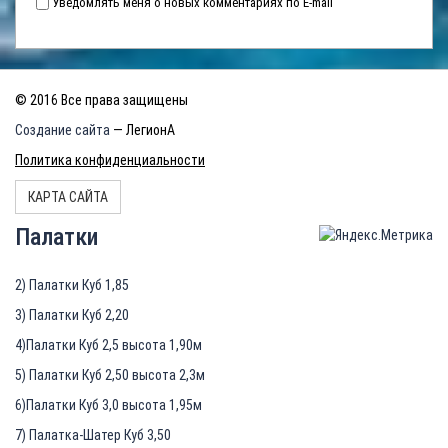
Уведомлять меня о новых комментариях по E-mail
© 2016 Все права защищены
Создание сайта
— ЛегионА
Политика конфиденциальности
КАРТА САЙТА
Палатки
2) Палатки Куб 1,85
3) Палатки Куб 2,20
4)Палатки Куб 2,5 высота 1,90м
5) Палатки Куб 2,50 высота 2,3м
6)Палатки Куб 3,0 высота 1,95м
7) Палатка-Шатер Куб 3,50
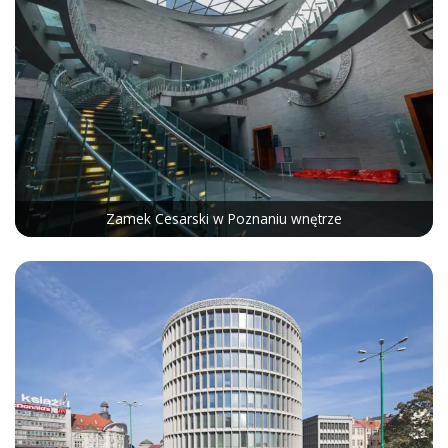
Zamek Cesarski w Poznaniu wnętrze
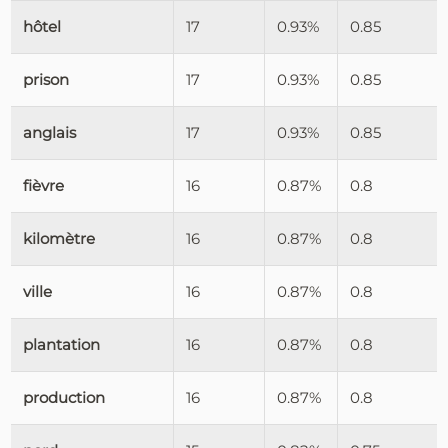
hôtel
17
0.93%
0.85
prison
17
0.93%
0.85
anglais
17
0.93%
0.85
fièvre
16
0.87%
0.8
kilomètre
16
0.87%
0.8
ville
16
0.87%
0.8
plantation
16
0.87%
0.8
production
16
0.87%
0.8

* * * * * * *

Reproduce every line of text in the listing above without any changes. Leave the pictures out.

Уведомлять меня о новых комментариях по E-mail
© 2016 Все права защищены
Создание сайта
— ЛегионА
Политика конфиденциальности
КАРТА САЙТА
Палатки
2) Палатки Куб 1,85
3) Палатки Куб 2,20
4)Палатки Куб 2,5 высота 1,90м
5) Палатки Куб 2,50 высота 2,3м
6)Палатки Куб 3,0 высота 1,95м
7) Палатка-Шатер Куб 3,50
Zamek Cesarski w Poznaniu wnętrze
hôtel
17
0.93%
0.85
prison
17
0.93%
0.85
anglais
17
0.93%
0.85
fièvre
16
0.87%
0.8
kilomètre
16
0.87%
0.8
ville
16
0.87%
0.8
plantation
16
0.87%
0.8
production
16
0.87%
0.8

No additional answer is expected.